Limitations & Future Work

  1. Dependence on cascaded MLLMs: Explanation generation requires two stages involving VideoLLaMA 3 and Qwen 3, introducing risks of cumulative error and substantial inference overhead—a limitation the authors themselves acknowledge.
  2. Coverage limited to Chinese and English: Explanation quality depends on the linguistic capabilities of the MLLMs; the paper only validates on Chinese and English datasets, and generalization to other languages remains unknown.
  3. Risk of data contamination from MLLMs: The paper notes that MLLMs may have memorized portions of certain datasets (e.g., GPT-4o performs unusually well on English datasets but degrades substantially on Chinese ones), which affects the fairness of baseline comparisons.
  4. Absent computational cost analysis: The paper does not report the time and computational resource requirements for the MLLM explanation generation stage, leaving actual deployment costs unclear.
  • ALMT (Zhang et al., 2023): Learns unrelated/conflict-suppressive representations and unifies modalities via Transformer. TEXT's explanation alignment can be viewed as an enhanced version of ALMT.
  • KuDA (Feng et al., 2024): Proposes dominant-modality enhancement. TEXT inherits the text-dominance concept but exploits it more precisely via SMoE routing.
  • DEVA (Wu et al., 2025): Text-guided progressive fusion with sentiment description generation.

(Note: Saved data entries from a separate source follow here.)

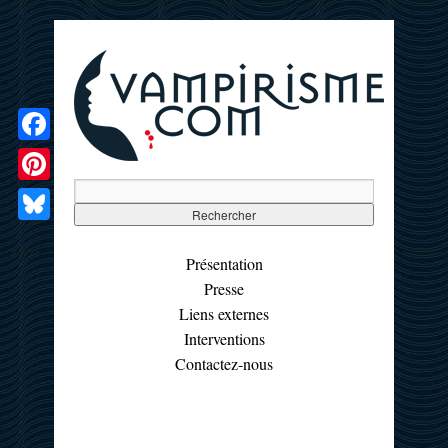
Facebook
Pinterest
Bluesky
Présentation
Presse
Liens externes
Interventions
Contactez-nous
☰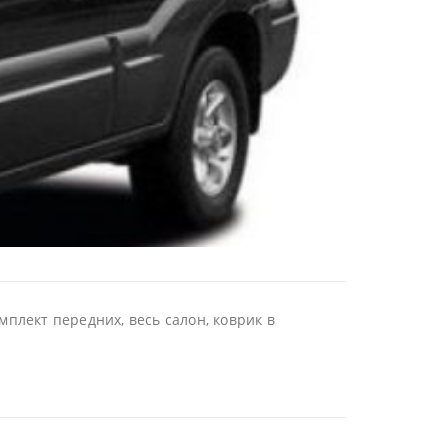
плект передних, весь салон, коврик в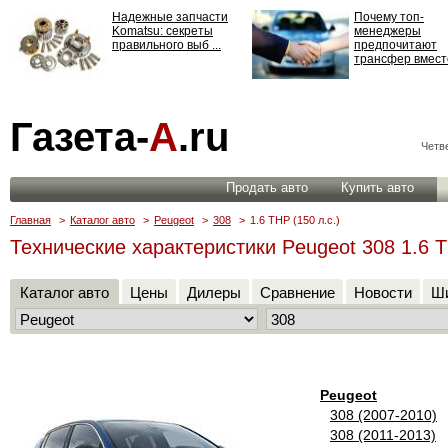
Надежные запчасти
Почему топ-
Komatsu: секреты
менеджеры
правильного выб ...
предпочитают
трансфер вместо
Страхование
Газета-
А
.ru
ответственности: все,
что нужно знать ...
Четве
Продать авто
Купить авто
Главная
>
Каталог авто
>
Peugeot
>
308
>
1.6 THP (150 л.с.)
Технические характеристики Peugeot 308 1.6 T
Каталог авто
Цены
Дилеры
Сравнение
Новости
Ши
Peugeot
308 (2007-2010)
308 (2011-2013)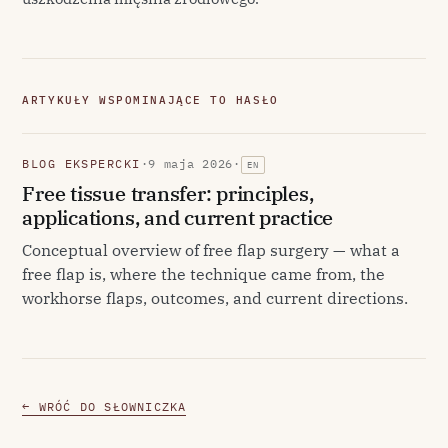
ARTYKUŁY WSPOMINAJĄCE TO HASŁO
BLOG EKSPERCKI
·
9 maja 2026
·
EN
Free tissue transfer: principles,
applications, and current practice
Conceptual overview of free flap surgery — what a
free flap is, where the technique came from, the
workhorse flaps, outcomes, and current directions.
← WRÓĆ DO SŁOWNICZKA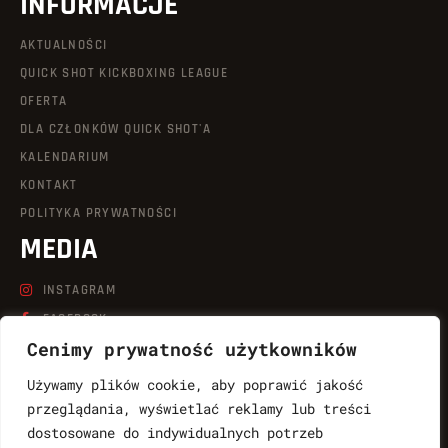
INFORMACJE
AKTUALNOŚCI
QUICK SHOT KICKBOXING LEAGUE
OFERTA
DLA CZŁONKÓW QUICK SHOT'A
KALENDARIUM
KONTAKT
POLITYKA PRYWATNOŚCI
MEDIA
INSTAGRAM
FACEBOOK
Cenimy prywatność użytkowników
LINKEDIN
TIKTOK
Używamy plików cookie, aby poprawić jakość
YOUTUBE
przeglądania, wyświetlać reklamy lub treści
dostosowane do indywidualnych potrzeb
KONTAKT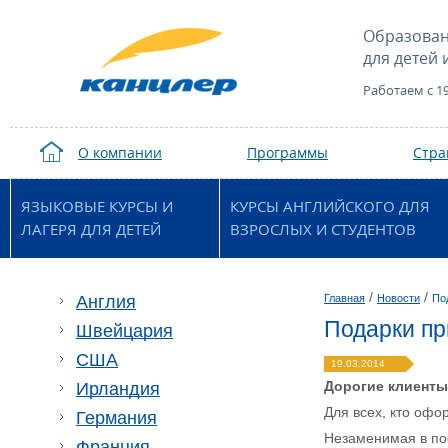
Образован
для детей 
Работаем с 1
О компании
Программы
Стр
ЯЗЫКОВЫЕ КУРСЫ И
КУРСЫ АНГЛИЙСКОГО ДЛЯ
ЛАГЕРЯ ДЛЯ ДЕТЕЙ
ВЗРОСЛЫХ И СТУДЕНТОВ
/
/
Англия
Главная
Новости
По
Подарки пр
Швейцария
США
19.03.2014
Дорогие клиенты
Ирландия
Для всех, кто офо
Германия
Незаменимая в пое
Франция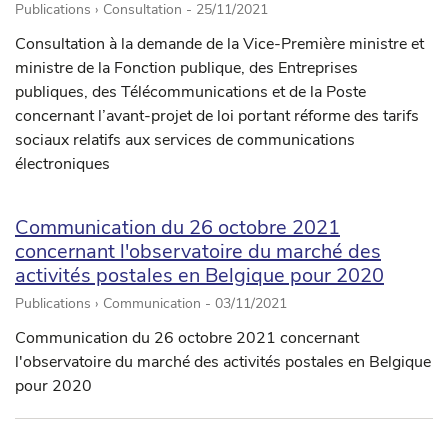
Publications › Consultation -
25/11/2021
Consultation à la demande de la Vice-Première ministre et
ministre de la Fonction publique, des Entreprises
publiques, des Télécommunications et de la Poste
concernant l’avant-projet de loi portant réforme des tarifs
sociaux relatifs aux services de communications
électroniques
Communication du 26 octobre 2021
concernant l'observatoire du marché des
activités postales en Belgique pour 2020
Publications › Communication -
03/11/2021
Communication du 26 octobre 2021 concernant
l'observatoire du marché des activités postales en Belgique
pour 2020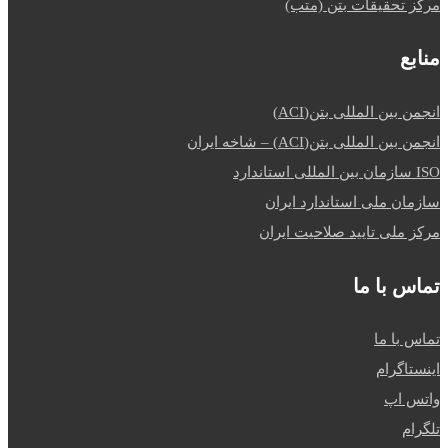
مرکز تحقیقات بتن (متب)
منابع
انجمن بین المللی بتن(ACI)
انجمن بین المللی بتن(ACI) – شاخه ایران
ISO سازمان بین المللی استاندارد
سازمان ملی استاندارد ایران
مرکز ملی تایید صلاحیت ایران
تماس با ما
تماس با ما
اینستاگرام
واتس اپ
تلگرام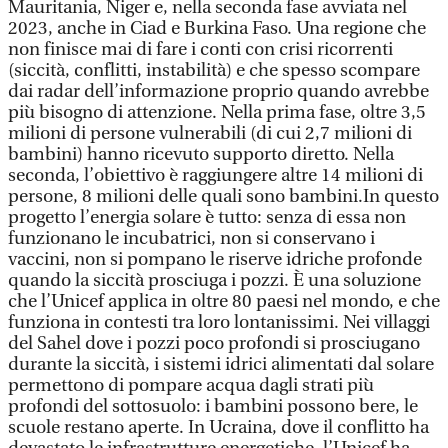
Mauritania, Niger e, nella seconda fase avviata nel
2023, anche in Ciad e Burkina Faso. Una regione che
non finisce mai di fare i conti con crisi ricorrenti
(siccità, conflitti, instabilità) e che spesso scompare
dai radar dell’informazione proprio quando avrebbe
più bisogno di attenzione. Nella prima fase, oltre 3,5
milioni di persone vulnerabili (di cui 2,7 milioni di
bambini) hanno ricevuto supporto diretto. Nella
seconda, l’obiettivo è raggiungere altre 14 milioni di
persone, 8 milioni delle quali sono bambini.In questo
progetto l’energia solare è tutto: senza di essa non
funzionano le incubatrici, non si conservano i
vaccini, non si pompano le riserve idriche profonde
quando la siccità prosciuga i pozzi. È una soluzione
che l’Unicef applica in oltre 80 paesi nel mondo, e che
funziona in contesti tra loro lontanissimi. Nei villaggi
del Sahel dove i pozzi poco profondi si prosciugano
durante la siccità, i sistemi idrici alimentati dal solare
permettono di pompare acqua dagli strati più
profondi del sottosuolo: i bambini possono bere, le
scuole restano aperte. In Ucraina, dove il conflitto ha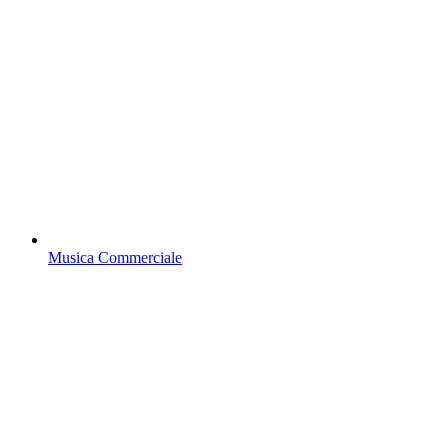
Musica Commerciale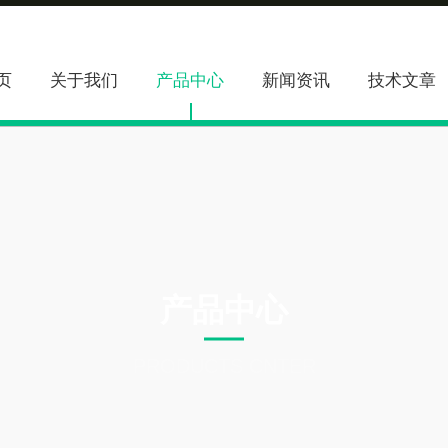
页
关于我们
产品中心
新闻资讯
技术文章
产品中心
PRODUCTS CNTER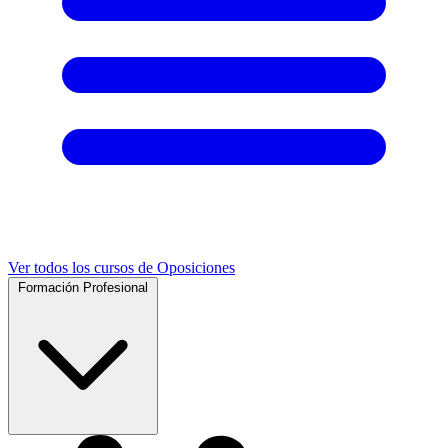
Ver todos los cursos de Oposiciones
Formación Profesional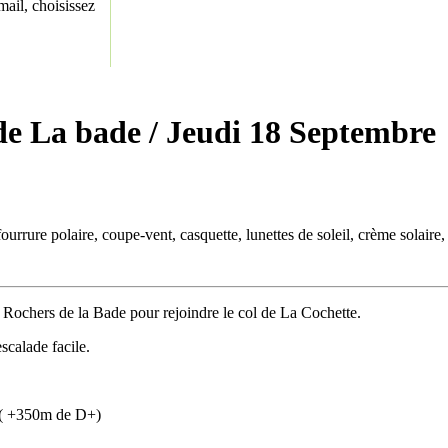
ail, choisissez
de La bade
/ Jeudi 18 Septembre
urrure polaire, coupe-vent, casquette, lunettes de soleil, crème solaire,
es Rochers de la Bade pour rejoindre le col de La Cochette.
scalade facile.
n ( +350m de D+)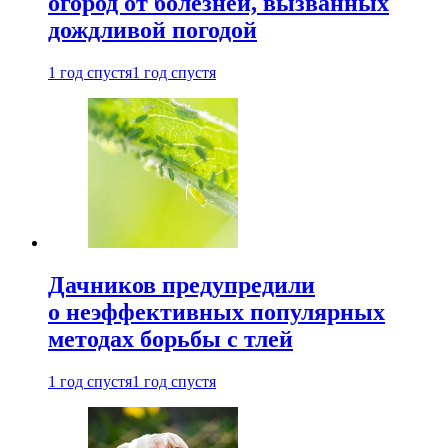
огород от болезней, вызванных
дождливой погодой
1 год спустя
1 год спустя
Дачников предупредили
о неэффективных популярных
методах борьбы с тлей
1 год спустя
1 год спустя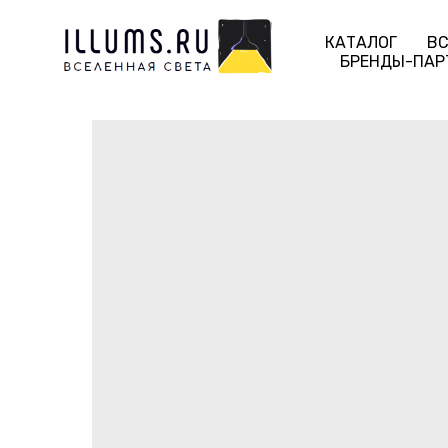
КАТАЛОГ
ВС
БРЕНДЫ-ПАР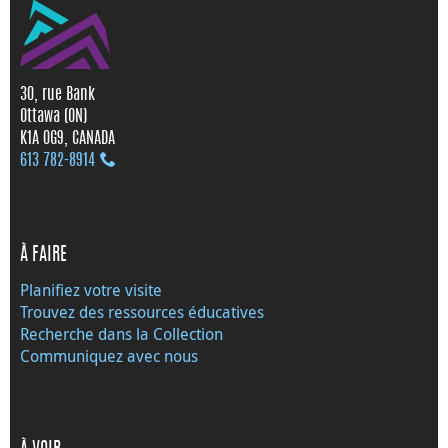
30, rue Bank
Ottawa (ON)
K1A 0G9, CANADA
613 782‑8914
À FAIRE
Planifiez votre visite
Trouvez des ressources éducatives
Recherche dans la Collection
Communiquez avec nous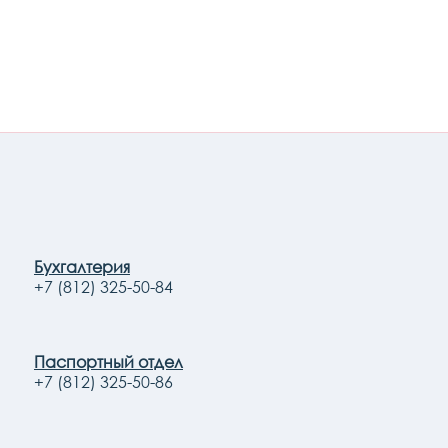
Бухгалтерия
+7 (812) 325-50-84
Паспортный отдел
+7 (812) 325-50-86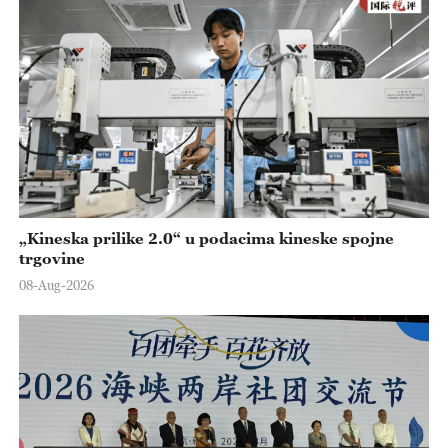
„Kineska prilike 2.0“ u podacima kineske spojne
trgovine
08-Aug-2026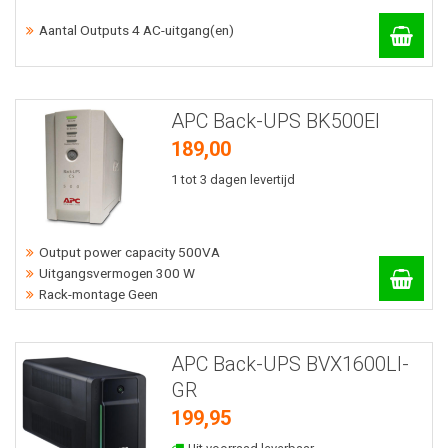
Aantal Outputs 4 AC-uitgang(en)
APC Back-UPS BK500EI
189,00
1 tot 3 dagen levertijd
Output power capacity 500VA
Uitgangsvermogen 300 W
Rack-montage Geen
APC Back-UPS BVX1600LI-
GR
199,95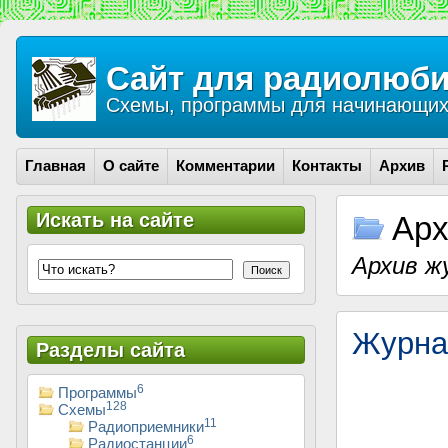
Сайт для радиолюби
Схемы, программы для начинающих 
Главная
О сайте
Комментарии
Контакты
Архив
Искать на сайте
Арх
Архив ж
Поиск
Журна
Разделы сайта
6
Программы
128
Схемы
11
Радиоприемники
6
Радиостанции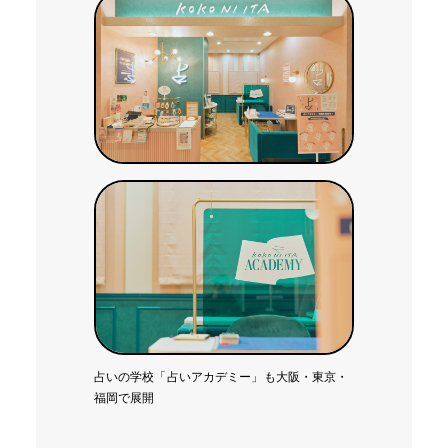
占いの学校「占いアカデミー」も大阪・東京・
福岡で展開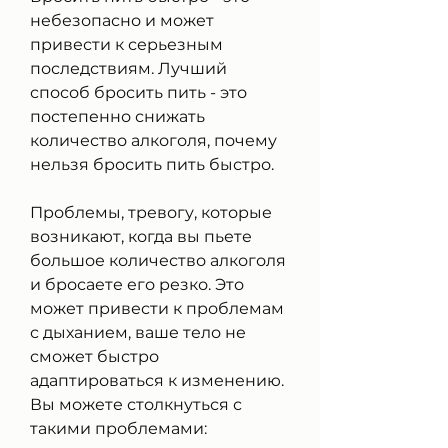
небезопасно и может 
привести к серьезным 
последствиям. Лучший 
способ бросить пить - это 
постепенно снижать 
количество алкоголя, почему 
нельзя бросить пить быстро.
Проблемы, тревогу, которые 
возникают, когда вы пьете 
большое количество алкоголя 
и бросаете его резко. Это 
может привести к проблемам 
с дыханием, ваше тело не 
сможет быстро 
адаптироваться к изменению. 
Вы можете столкнуться с 
такими проблемами: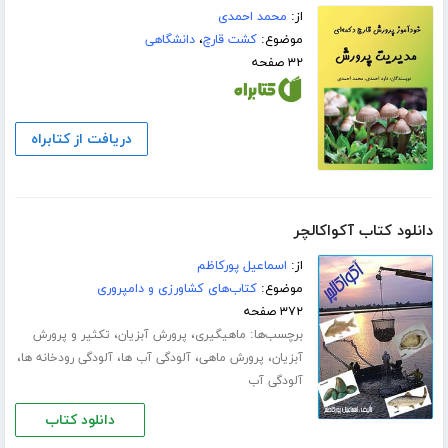
از:
محمد احمدی
موضوع:
کشت قارچ
،
دانشگاهی
۳۲ صفحه
دریافت از کتابراه
دانلود کتاب آکواکالچر
از:
اسماعیل پورکاظم
موضوع:
کتاب‌های کشاورزی و دامپروری
۳۷۲ صفحه
برچسب‌ها:
،
،
ماهیگیری
پرورش آبزیان
تکثیر و پرورش
،
،
،
،
آبزیان
پرورش ماهی
آلودگی آب ها
آلودگی رودخانه ها
آلودگی آب
دانلود کتاب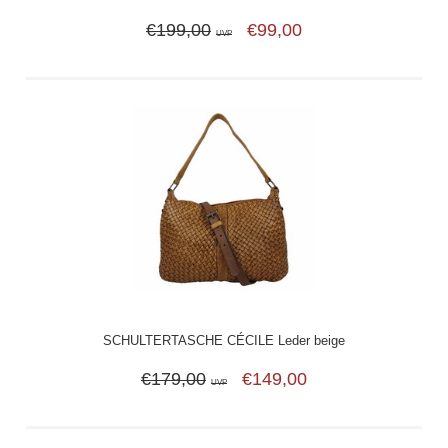
€199,00
€99,00
UVP
SCHULTERTASCHE CÉCILE Leder beige
€179,00
€149,00
UVP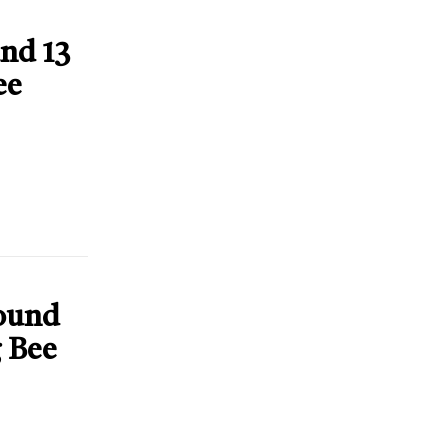
nd 13
ee
Round
g Bee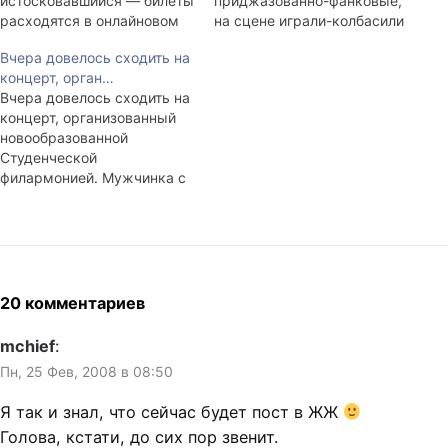
истосковавшийся — билеты
приджазованно-фанковые,
расходятся в онлайновом
на сцене играли-колбасили
магазине за день, а то и за
старьё. Может быть мы и
Вчера довелось сходить на
несколько минут, как было
правда растём.
концерт, орган…
в случае с Linkin Park'ом.
Подключили две
Вчера довелось сходить на
Кажется, в сентябре мы
электрики, две примочки, и
концерт, организованный
приобрели билеты на
поехали. Часа два до
новообразованной
февральский концерт
концерта порепетировали и
Студенческой
Chemical Brothers. Действо
пойехали! После,
филармонией. Мужчинка с
началось с опозданием в
традиционная пьянка-
длинными волосами и
час (вот никогда…
гулянка. Возраст
тихим и противным
распивавших колебался от
голосом подчеркнул, что
17 до 34. Было весело и
такому статусу следует
многолюдно.…
добавить антураж. Поэтому
почти почле каждой его
20 комментариев
фразы мы обречённо
хлопали. Мы смотрели на
mchief
:
группу "Все эти самые".
Пн, 25 Фев, 2008 в 08:50
Грустное зрелище.
Взрослые люди. С
Я так и знал, что сейчас будет пост в ЖЖ
манерными стихами на
Голова, кстати, до сих пор звенит.
языке,…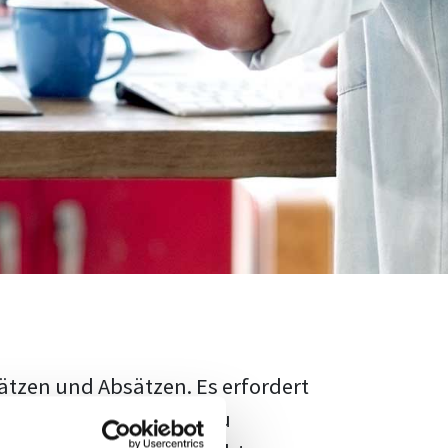
ätzen und Absätzen. Es erfordert
rschungsstand adäquat zu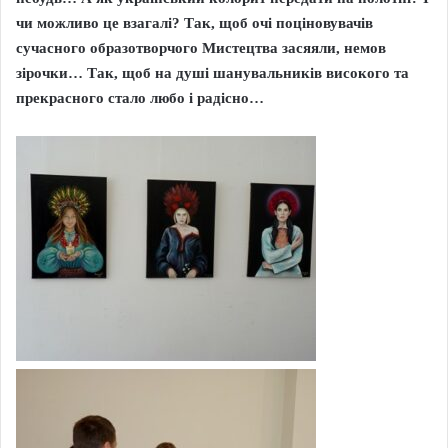
чи можливо це взагалі? Так, щоб очі поціновувачів
сучасного образотворчого Мистецтва засяяли, немов
зірочки… Так, щоб на душі шанувальників високого та
прекрасного стало любо і радісно…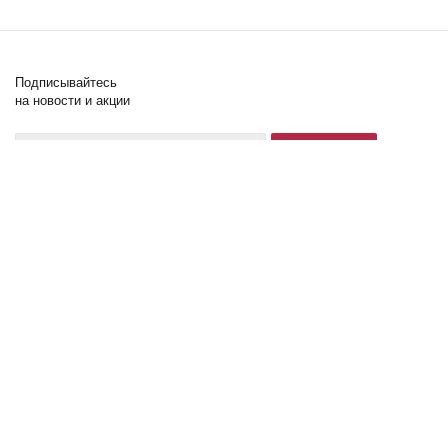
Подписывайтесь
на новости и акции
+7 (902) 505-60-64
2026 © Lonnamag
Компания
Блог
Помощь клиенту
LonnaМag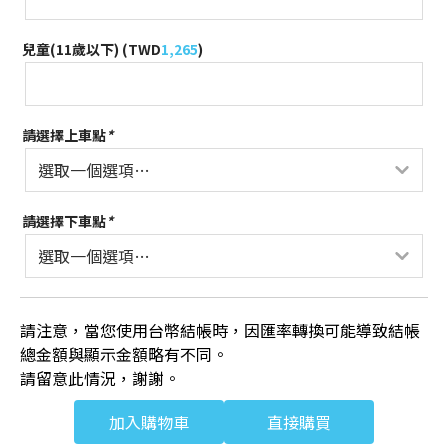
兒童(11歲以下) (
TWD
1,265
)
請選擇上車點
*
請選擇下車點
*
請注意，當您使用台幣結帳時，因匯率轉換可能導致結帳
總金額與顯示金額略有不同。
請留意此情況，謝謝。
加入購物車
直接購買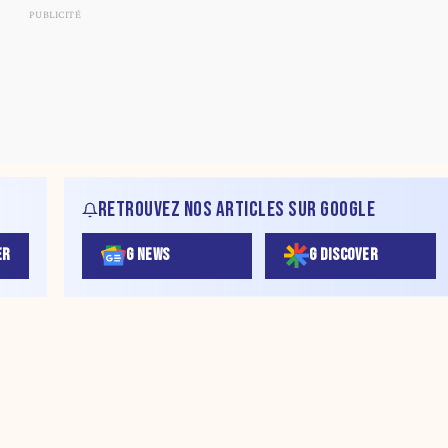
RETROUVEZ NOS ARTICLES SUR GOOGLE
ER
G NEWS
G DISCOVER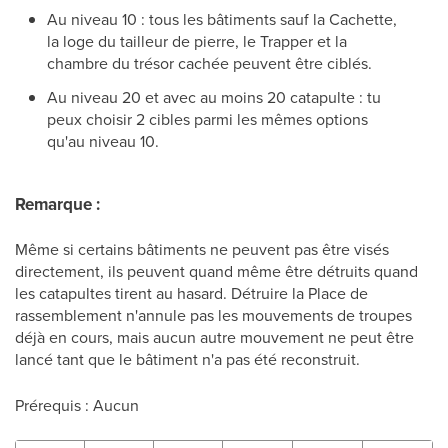
Au niveau 10 : tous les bâtiments sauf la Cachette,
la loge du tailleur de pierre, le Trapper et la
chambre du trésor cachée peuvent être ciblés.
Au niveau 20 et avec au moins 20 catapulte : tu
peux choisir 2 cibles parmi les mêmes options
qu'au niveau 10.
Remarque :
Même si certains bâtiments ne peuvent pas être visés
directement, ils peuvent quand même être détruits quand
les catapultes tirent au hasard. Détruire la Place de
rassemblement n'annule pas les mouvements de troupes
déjà en cours, mais aucun autre mouvement ne peut être
lancé tant que le bâtiment n'a pas été reconstruit.
Prérequis : Aucun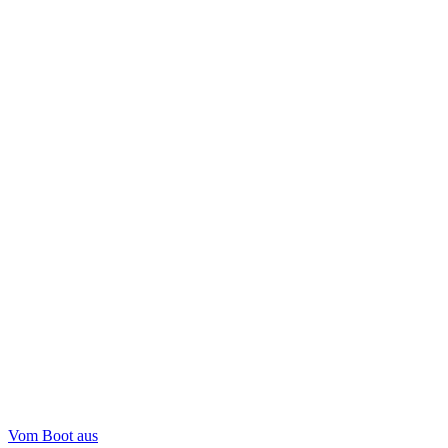
Vom Boot aus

Conceptually similar to TEXT's explanation enhancement but differs in implementation.
  • Mamba (Gu & Dao, 2024): Linear SSM model. TEXT's temporal alignment block can be viewed as a simplified variant of Mamba's convolutional pathway.
  • Insights: The paradigm of using MLLMs as "semantic bridges" rather than direct predictors is generalizable to other multimodal regression tasks (e.g., emotional intensity estimation, pain assessment). The success of the lightweight temporal module also suggests that complex sequence modeling is unnecessary for short-sequence scenarios.

Rating

Dimension Score
Novelty ⭐⭐⭐⭐
Technical Depth ⭐⭐⭐⭐
Experimental Thoroughness ⭐⭐⭐⭐
Writing Quality ⭐⭐⭐
Overall ⭐⭐⭐⭐

The combination of explanation alignment and text-routed SMoE is novel and effective, with thorough and convincing ablation studies. Points are deducted for: frequent formula rendering issues in the writing, the absence of a discussion on the computational cost of MLLM cascading, and the observation that the text-only variant already approaches full-model performance on certain metrics, implying limited headroom for multimodal fusion gains.